The final years of the Council’s first century may prove to be its most momentous. On March 12, our offices and conference center closed, and all in-person events were cancelled, for an indefinite period. For an organization devoted to advancing the connections between Chicago and the world, the arrival of pandemic coronavirus has been as jarring as it is surreal. It is difficult to escape the impression that we are living through the sort of world-shaping events, and the direst of expert warnings, delivered from our stage.
Council distinguished fellow Richard Longworth, who is working on a history of the Council, confirmed that the Council’s offices have never shut down like this before (even snowpocalypse ’11 and polar vortex ’19 only stopped us for a couple of days—and technically the office was open for more adventurous staff). Think about that for a moment: throughout the Great Depression, Pearl Harbor, the Cuban Missile Crisis, and 9/11, the office lights stayed on.
Programming continued too. During the chaotic 1968 Democratic National Convention, for example, devoted members dodged protestors and police to reach an event at the Congress Hotel, Longworth said. There were often robust debates within the organization’s leadership and staff about where the organization should stand on the big issues, but events were never halted. In fact, crises have tended to see a ramping-up of content, driven by our mission to provide concerned members with timely discussions on the world at critical moments.

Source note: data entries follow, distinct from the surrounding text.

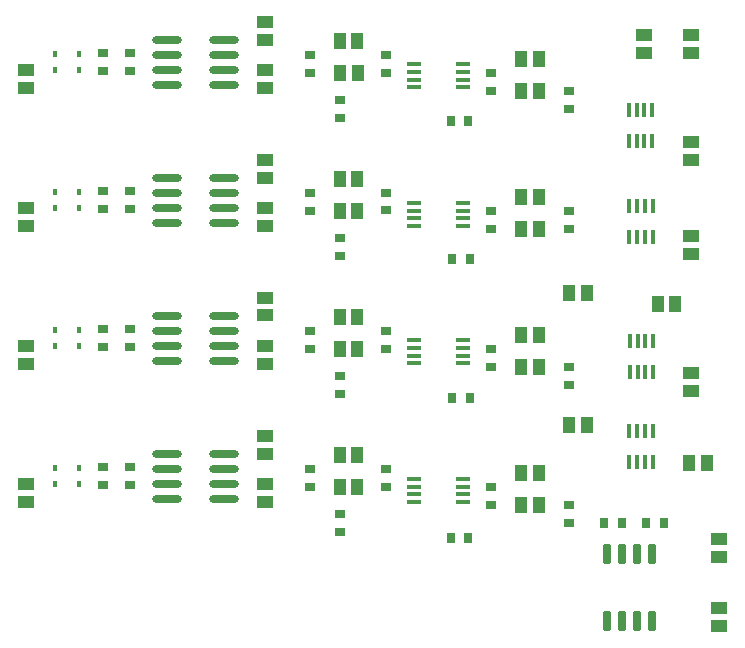
<source format=gbr>
%TF.GenerationSoftware,Altium Limited,Altium Designer,23.2.1 (34)*%
G04 Layer_Color=8421504*
%FSLAX45Y45*%
%MOMM*%
%TF.SameCoordinates,D2495298-5ADA-4058-9D5E-391355C30085*%
%TF.FilePolarity,Positive*%
%TF.FileFunction,Paste,Top*%
%TF.Part,Single*%
G01*
G75*
%TA.AperFunction,SMDPad,CuDef*%
%ADD10R,1.10000X1.40000*%
%ADD11R,1.40000X1.10000*%
%ADD12R,0.40000X1.22000*%
%ADD13R,1.25650X0.41798*%
G04:AMPARAMS|DCode=14|XSize=1.2565mm|YSize=0.41798mm|CornerRadius=0.20899mm|HoleSize=0mm|Usage=FLASHONLY|Rotation=0.000|XOffset=0mm|YOffset=0mm|HoleType=Round|Shape=RoundedRectangle|*
%AMROUNDEDRECTD14*
21,1,1.25650,0.00000,0,0,0.0*
21,1,0.83852,0.41798,0,0,0.0*
1,1,0.41798,0.41926,0.00000*
1,1,0.41798,-0.41926,0.00000*
1,1,0.41798,-0.41926,0.00000*
1,1,0.41798,0.41926,0.00000*
%
%ADD14ROUNDEDRECTD14*%
%ADD15R,0.90000X0.70000*%
%ADD16R,0.40000X0.48000*%
%ADD17O,2.50000X0.70000*%
%ADD18R,0.70000X0.90000*%
G04:AMPARAMS|DCode=19|XSize=0.65mm|YSize=1.65mm|CornerRadius=0.04875mm|HoleSize=0mm|Usage=FLASHONLY|Rotation=0.000|XOffset=0mm|YOffset=0mm|HoleType=Round|Shape=RoundedRectangle|*
%AMROUNDEDRECTD19*
21,1,0.65000,1.55250,0,0,0.0*
21,1,0.55250,1.65000,0,0,0.0*
1,1,0.09750,0.27625,-0.77625*
1,1,0.09750,-0.27625,-0.77625*
1,1,0.09750,-0.27625,0.77625*
1,1,0.09750,0.27625,0.77625*
%
%ADD19ROUNDEDRECTD19*%
D10*
X9372600Y9779000D02*
D03*
X9522600D02*
D03*
X10539800Y8343900D02*
D03*
X10389800D02*
D03*
X10273100Y9690100D02*
D03*
X10123100D02*
D03*
X9116200Y10325100D02*
D03*
X8966200D02*
D03*
X9117400Y10591800D02*
D03*
X8967400D02*
D03*
X7430700Y10477500D02*
D03*
X7580700D02*
D03*
X7430700Y10744200D02*
D03*
X7580700D02*
D03*
X9117400Y8255000D02*
D03*
X8967400D02*
D03*
X7430700Y8140700D02*
D03*
X7580700D02*
D03*
Y8407400D02*
D03*
X7430700D02*
D03*
X7580700Y9575800D02*
D03*
X7430700D02*
D03*
X7580700Y9309100D02*
D03*
X7430700D02*
D03*
X7581900Y11645900D02*
D03*
X7431900D02*
D03*
X7580700Y11912600D02*
D03*
X7430700D02*
D03*
X8966200Y11760200D02*
D03*
X9116200D02*
D03*
X8966200Y11493500D02*
D03*
X9116200D02*
D03*
X8967400Y7988300D02*
D03*
X9117400D02*
D03*
X8967400Y9423400D02*
D03*
X9117400D02*
D03*
X8967400Y9156700D02*
D03*
X9117400D02*
D03*
X9525000Y8661400D02*
D03*
X9375000D02*
D03*
D11*
X10642600Y6960800D02*
D03*
Y7110800D02*
D03*
X10642600Y7695000D02*
D03*
Y7545000D02*
D03*
X10401300Y8954700D02*
D03*
Y9104700D02*
D03*
X10007600Y11962200D02*
D03*
Y11812200D02*
D03*
X10401300Y10110400D02*
D03*
Y10260400D02*
D03*
Y11060500D02*
D03*
Y10910500D02*
D03*
X10401300Y11962200D02*
D03*
Y11812200D02*
D03*
X4775200Y10351700D02*
D03*
Y10501700D02*
D03*
X6794500Y10758100D02*
D03*
Y10908100D02*
D03*
Y10351700D02*
D03*
Y10501700D02*
D03*
X6794500Y8013700D02*
D03*
Y8163700D02*
D03*
X6794500Y8571300D02*
D03*
Y8421300D02*
D03*
Y9333300D02*
D03*
Y9183300D02*
D03*
X6794500Y9740900D02*
D03*
Y9590900D02*
D03*
X4775200Y8163700D02*
D03*
Y8013700D02*
D03*
X6794500Y12076500D02*
D03*
Y11926500D02*
D03*
Y11670100D02*
D03*
Y11520100D02*
D03*
X4775200Y9333300D02*
D03*
Y9183300D02*
D03*
Y11670100D02*
D03*
Y11520100D02*
D03*
D12*
X10079700Y10519600D02*
D03*
X10014700D02*
D03*
X9949700D02*
D03*
X9884700D02*
D03*
Y10257600D02*
D03*
X9949700D02*
D03*
X10014700D02*
D03*
X10079700D02*
D03*
Y8614600D02*
D03*
X10014700D02*
D03*
X9949700D02*
D03*
X9884700D02*
D03*
Y8352600D02*
D03*
X9949700D02*
D03*
X10014700D02*
D03*
X10079700D02*
D03*
X10075600Y11328400D02*
D03*
X10010600D02*
D03*
X9945600D02*
D03*
X9880600D02*
D03*
Y11066400D02*
D03*
X9945600D02*
D03*
X10010600D02*
D03*
X10075600D02*
D03*
X10083800Y9372600D02*
D03*
X10018800D02*
D03*
X9953800D02*
D03*
X9888800D02*
D03*
Y9110600D02*
D03*
X9953800D02*
D03*
X10018800D02*
D03*
X10083800D02*
D03*
D13*
X8060729Y10542500D02*
D03*
X8062614Y11718000D02*
D03*
Y9381200D02*
D03*
X8060729Y8205700D02*
D03*
D14*
Y10477500D02*
D03*
Y10412500D02*
D03*
Y10347500D02*
D03*
X8470900D02*
D03*
Y10412500D02*
D03*
Y10477500D02*
D03*
Y10542500D02*
D03*
X8472786Y11718000D02*
D03*
Y11653000D02*
D03*
Y11588000D02*
D03*
Y11523000D02*
D03*
X8062614D02*
D03*
Y11588000D02*
D03*
Y11653000D02*
D03*
X8472786Y9381200D02*
D03*
Y9316200D02*
D03*
Y9251200D02*
D03*
Y9186200D02*
D03*
X8062614D02*
D03*
Y9251200D02*
D03*
Y9316200D02*
D03*
X8470900Y8205700D02*
D03*
Y8140700D02*
D03*
Y8075700D02*
D03*
Y8010700D02*
D03*
X8060729D02*
D03*
Y8075700D02*
D03*
Y8140700D02*
D03*
D15*
X8712200Y10476300D02*
D03*
Y10326300D02*
D03*
X5422900Y10641400D02*
D03*
Y10491400D02*
D03*
X7175500Y10478700D02*
D03*
Y10628700D02*
D03*
X7429500Y10097700D02*
D03*
Y10247700D02*
D03*
X7823200Y10629900D02*
D03*
Y10479900D02*
D03*
X5651500Y10641400D02*
D03*
Y10491400D02*
D03*
X9372600Y10476300D02*
D03*
Y10326300D02*
D03*
X9372600Y7837100D02*
D03*
Y7987100D02*
D03*
Y9005500D02*
D03*
Y9155500D02*
D03*
X9372600Y11341100D02*
D03*
Y11491100D02*
D03*
X7429500Y8929300D02*
D03*
Y9079300D02*
D03*
Y7760900D02*
D03*
Y7910900D02*
D03*
X7175500Y8291900D02*
D03*
Y8141900D02*
D03*
X7823200Y8141900D02*
D03*
Y8291900D02*
D03*
X7175500Y9460300D02*
D03*
Y9310300D02*
D03*
X7823200Y9310300D02*
D03*
Y9460300D02*
D03*
X8712200Y11494700D02*
D03*
Y11644700D02*
D03*
X7823200Y11645900D02*
D03*
Y11795900D02*
D03*
X7429500Y11416100D02*
D03*
Y11266100D02*
D03*
X7175500Y11797100D02*
D03*
Y11647100D02*
D03*
X8712200Y7989500D02*
D03*
Y8139500D02*
D03*
Y9157900D02*
D03*
Y9307900D02*
D03*
X5422900Y8154600D02*
D03*
Y8304600D02*
D03*
X5651500Y8154600D02*
D03*
Y8304600D02*
D03*
X5422900Y9323000D02*
D03*
Y9473000D02*
D03*
Y11659800D02*
D03*
Y11809800D02*
D03*
X5651500Y11659800D02*
D03*
Y11809800D02*
D03*
Y9323000D02*
D03*
Y9473000D02*
D03*
D16*
X5016500Y10632400D02*
D03*
Y10500400D02*
D03*
X5219700D02*
D03*
Y10632400D02*
D03*
Y8295600D02*
D03*
Y8163600D02*
D03*
X5016500D02*
D03*
Y8295600D02*
D03*
Y9332000D02*
D03*
Y9464000D02*
D03*
X5219700Y9466500D02*
D03*
Y9334500D02*
D03*
Y11800800D02*
D03*
Y11668800D02*
D03*
X5016500D02*
D03*
Y11800800D02*
D03*
D17*
X6455300Y10375900D02*
D03*
Y10502900D02*
D03*
Y10629900D02*
D03*
Y10756900D02*
D03*
X5965300Y10375900D02*
D03*
Y10502900D02*
D03*
Y10629900D02*
D03*
Y10756900D02*
D03*
Y8420100D02*
D03*
Y8293100D02*
D03*
Y8166100D02*
D03*
Y8039100D02*
D03*
X6455300Y8420100D02*
D03*
Y8293100D02*
D03*
Y8166100D02*
D03*
Y8039100D02*
D03*
X5965300Y11925300D02*
D03*
Y11798300D02*
D03*
Y11671300D02*
D03*
Y11544300D02*
D03*
X6455300Y11925300D02*
D03*
Y11798300D02*
D03*
Y11671300D02*
D03*
Y11544300D02*
D03*
X5965300Y9588500D02*
D03*
Y9461500D02*
D03*
Y9334500D02*
D03*
Y9207500D02*
D03*
X6455300Y9588500D02*
D03*
Y9461500D02*
D03*
Y9334500D02*
D03*
Y9207500D02*
D03*
D18*
X8532000Y10071100D02*
D03*
X8382000D02*
D03*
X8520500Y7708900D02*
D03*
X8370500D02*
D03*
X8533200Y8890000D02*
D03*
X8383200D02*
D03*
X8520500Y11239500D02*
D03*
X8370500D02*
D03*
X10022700Y7835900D02*
D03*
X10172700D02*
D03*
X9667100D02*
D03*
X9817100D02*
D03*
D19*
X10071100Y7572300D02*
D03*
X9944100D02*
D03*
X9817100D02*
D03*
X9690100D02*
D03*
X10071100Y7007300D02*
D03*
X9944100D02*
D03*
X9817100D02*
D03*
X9690100D02*
D03*
%TF.MD5,afdfdc2a89fc323e59cdb549622c208e*%
M02*

</source>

In that sense at least, this moment is a comforting continuation. While our conference center is currently devoid of life, within two weeks of the office closing we were producing as much programming as we had been before the coronavirus struck. Thankfully we have at our disposal a tool that our predecessors could have only dreamed of: Zoom. As of April 28, 22 programs have been live streamed, including 15 devoted to varying dimensions of the coronavirus crisis, with many more in the works. The Council’s Deep Dish podcast is another marvelous modern innovation that has enabled us to produce content entirely uninterrupted by the office closure. And all of this has been delivered from makeshift offices in Streeterville, Lakeview, Mundeleine, and Western Springs, while toddlers and terriers compete for attention.
This “virtual” world presents boundless opportunities (billions of potential viewers, if we’re feeling ambitious) and access to speakers who no longer have to travel any further than their home office, kitchen table, or—in at least one case—their porch. But there’s also a lot more competition for fickle eyeballs in the rootless ether of the world wide web, and it’s trickier to generate revenue. Then there are the well-publicized peculiarities of Zoom: for our early events, the fact we were never “Zoom bombed” was probably more by luck than design.
As the world is quickly learning, coronavirus is an epic stress test of an organization’s every function. For the Council it has meant creating the infrastructure and policies to support an entirely remote workforce, all in a matter of days. It has meant building a new programming infrastructure, cancelling months of in-person programs, and converting some to digital events. It has meant modifying our communications strategy to penetrate a news cycle dominated by the virus. Across the Council’s three research centers—the Pritzker Forum on Global Cities, the Global Food and Agriculture Program, and the Lester Crown Center on US Foreign Policy—it has meant contemplating what a world turned upside-down by COVID-19 means for long-term research projects. And it is pushing us to find creative new ways to maintain an all-important sense of community between staff, members, donors, young professionals, and emerging leaders, in an age of prolonged social distancing.
None of these are things we thought we would be doing two months ago. Adjusting to this new reality has taken a big heap of ingenuity and hard work, alongside a growing tolerance for uncertainty. Just as necessity is the mother of invention, so crises prompt the sorts of bold decisions and silo-busting through which organizations evolve. Although the Council has been producing digital content for some time now, it feels like our capabilities have advanced years in the past six weeks. When the lights finally flicker back on in the McCormick Foundation Hall, it will be exciting to explore how we might merge the physical and digital worlds we now inhabit, to create new opportunities for audience engagement. There’ll no doubt be a lot to talk about then, too.
Until then, stay safe, thank you for your support—and see you on Zoom!